Как устал он от светской суеты! Он делался в светском обществе уязвлённым, заносчивым, непокладистым.

Как-то, подходя к Елизавете Михайловне Хитрово, беседовавшей посредине зала с секретарём французского посольства Лагрене[397], он явственно услышал его слова:

— Прогоните его.

Кровь бросилась ему в лицо. Он тотчас удалился и спал плохо, а утром из трактира Демута послал свою коляску и кучера с запиской к знакомому офицеру лейб-гвардии Уланского полка Николаю Васильевичу Путяте[398] — другу Баратынского по совместной службе в Финляндии. Он просил Путяту передать его вызов. Но всё оказалось недоразумением, просто он ослышался... Он готов был дать отпор каждому!..

А его бешеный, утомительный, истощающий роман с Агафьей Закревской — не менее истощающий, чем частые посещения известного заведения Софьи Астафьевны[399]!

Баратынский одно из лучших своих стихотворений посвятил этой Закревской:

Как много ты в немного дней
Прознать, прочувствовать успела!
В мятежном пламени страстей
Как страшно ты перегорела!

Но что, собственно, такого особенного успела она прознать и прочувствовать? Эта рослая, красивая женщина просто меняла любовников или имела сразу нескольких. Свет не требует нравственности, но требует приличий... Она не желала соблюдать приличия, и её вызов свету сделался скандальным. Он начал было в Петербурге повесть о светских нравах на манер «L’homme du monde»[400] французского писателя Ансело...

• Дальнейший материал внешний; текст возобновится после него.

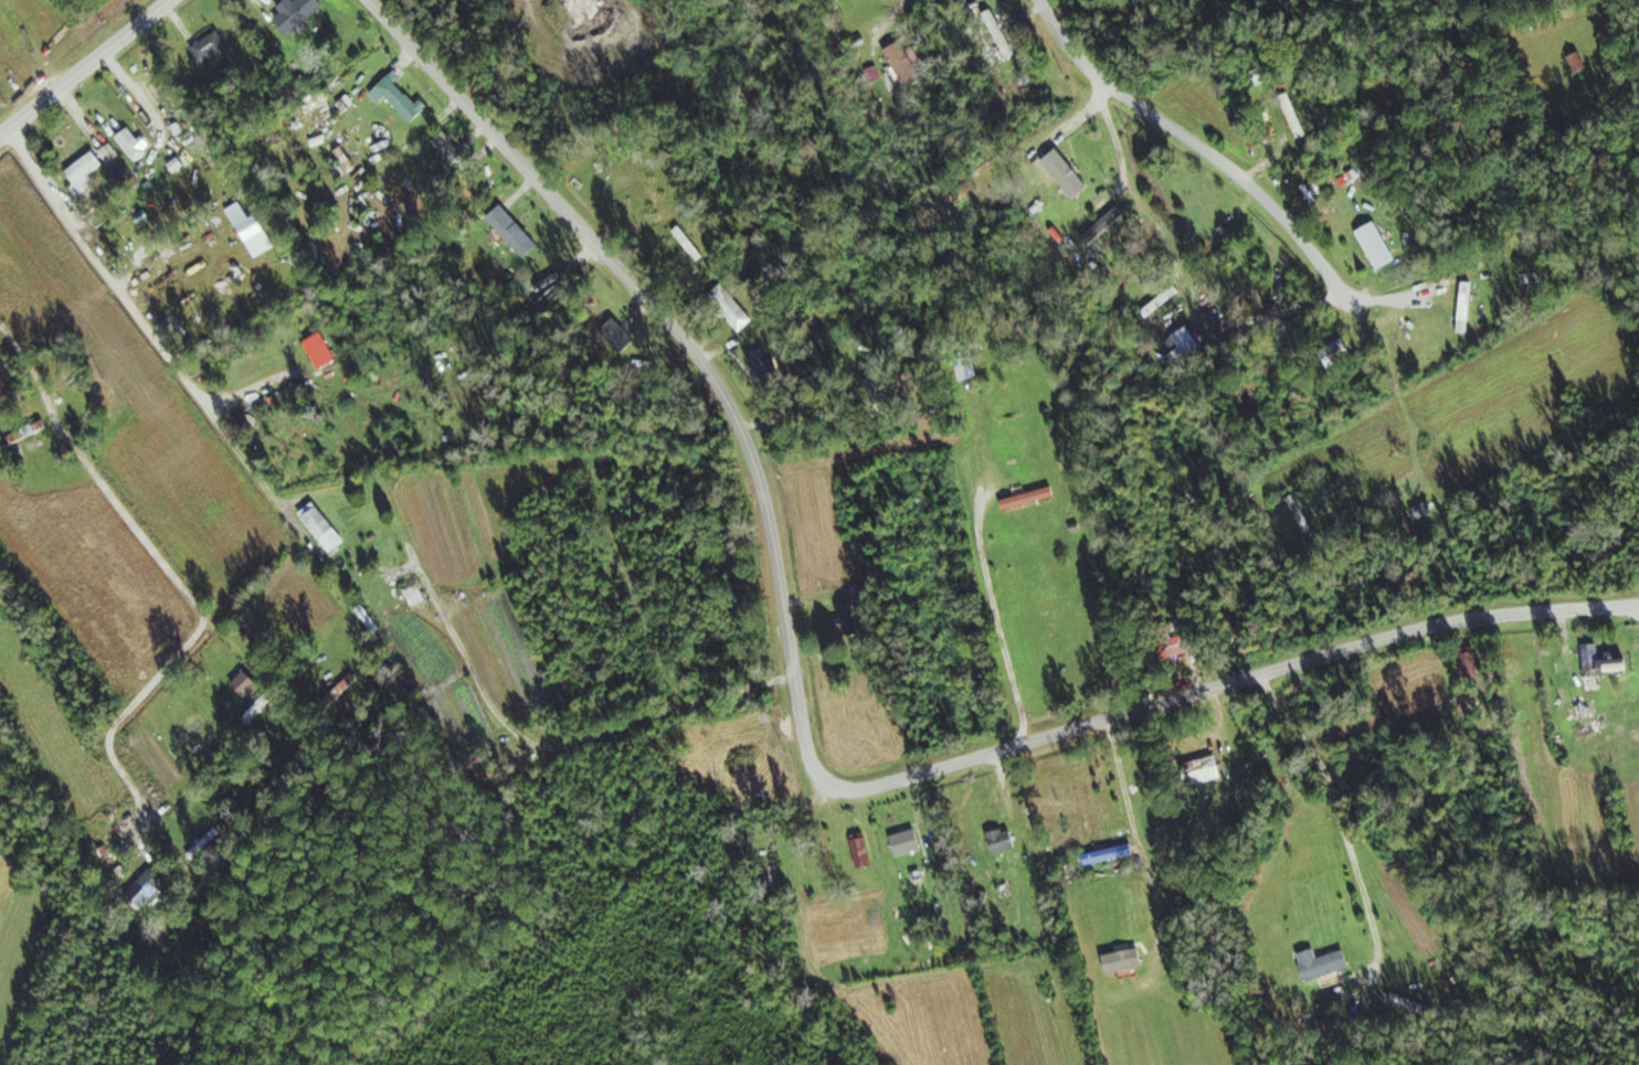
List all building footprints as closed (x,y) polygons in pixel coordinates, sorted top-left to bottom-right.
[(324,0),(295,0),(276,15),(292,35),(328,5),(324,0)] [(231,46),(221,30),(194,46),(204,62),(231,46)] [(886,52),(910,90),(929,79),(905,40),(886,52)] [(1573,57),(1579,71),(1590,67),(1583,52),(1573,57)] [(402,82),(406,78),(396,69),(373,93),(383,103),(389,97),(416,122),(429,108),(402,82)] [(1312,135),(1295,96),(1283,101),(1300,140),(1312,135)] [(1320,112),(1326,111),(1324,97),(1318,98),(1320,112)] [(120,136),(136,163),(151,154),(135,127),(120,136)] [(436,140),(460,177),(476,166),(452,129),(436,140)] [(121,155),(113,143),(100,153),(98,150),(68,172),(84,193),(100,181),(95,174),(121,155)] [(1080,164),(1069,153),(1062,160),(1055,152),(1037,171),(1057,189),(1080,164)] [(544,244),(501,201),(488,214),(530,257),(544,244)] [(258,258),(280,247),(263,213),(253,219),(245,202),(233,207),(258,258)] [(1129,213),(1120,203),(1085,236),(1094,246),(1129,213)] [(1382,270),(1400,259),(1379,221),(1360,232),(1382,270)] [(1478,327),(1451,281),(1439,287),(1467,334),(1478,327)] [(757,318),(724,284),(711,297),(743,331),(757,318)] [(1152,316),(1182,290),(1177,285),(1147,311),(1152,316)] [(603,331),(626,355),(641,340),(617,317),(603,331)] [(1178,365),(1207,349),(1194,326),(1175,337),(1183,350),(1172,355),(1178,365)] [(761,381),(784,372),(773,345),(751,353),(761,381)] [(980,378),(978,354),(965,355),(968,379),(980,378)] [(1006,510),(1061,498),(1058,487),(1003,500),(1006,510)] [(301,514),(332,554),(349,541),(318,502),(301,514)] [(1423,518),(1437,514),(1434,503),(1420,507),(1423,518)] [(406,592),(415,607),(431,598),(422,583),(406,592)] [(1169,659),(1191,654),(1186,633),(1164,638),(1169,659)] [(1587,677),(1636,674),(1635,658),(1602,660),(1601,644),(1585,644),(1587,677)] [(1465,677),(1481,677),(1481,651),(1465,651),(1465,677)] [(254,698),(264,680),(246,670),(236,688),(254,698)] [(362,678),(356,672),(333,694),(340,700),(362,678)] [(252,724),(275,700),(269,694),(245,718),(252,724)] [(1580,702),(1579,718),(1598,719),(1599,703),(1580,702)] [(1226,778),(1222,755),(1205,758),(1209,781),(1226,778)] [(994,857),(1020,852),(1016,828),(990,833),(994,857)] [(893,838),(900,858),(927,849),(920,829),(893,838)] [(854,836),(860,869),(876,866),(869,833),(854,836)] [(107,856),(121,849),(114,836),(100,843),(107,856)] [(1138,854),(1135,843),(1085,855),(1088,866),(1138,854)] [(169,883),(155,868),(131,892),(145,907),(169,883)] [(925,919),(926,926),(940,924),(939,916),(925,919)] [(1106,954),(1109,974),(1148,968),(1145,949),(1106,954)] [(1348,968),(1343,950),(1314,959),(1310,949),(1294,954),(1303,983),(1348,968)]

Впрочем, и усадебная жизнь давала материал не менее обильный, чем столичная.

В Павловском, в пяти вёрстах от Малинников, жил Павел Иванович Вульф[401] — невысокий человек, сильно облысевший, с изрядным животиком; в нём было много благодушия и доброты, особенно когда он улыбался, показывая испорченные зубы и собирая вокруг глаз морщиню!.

Дорога в Павловское шла берегом реки, через поля, рощицы, спускалась к пруду, поднималась на глинистый косогор, с которого и открывался хуторок — скромная барская усадьба и с полдюжины дворов — тихий уголок, затерявшийся среди изгородей и садов.

А Берново, в двух вёрстах за Павловским, принадлежало другому помещику, Ивану Ивановичу Вульфу, — жестокому крепостнику, худощавому, с большим зобом и втянутыми щеками.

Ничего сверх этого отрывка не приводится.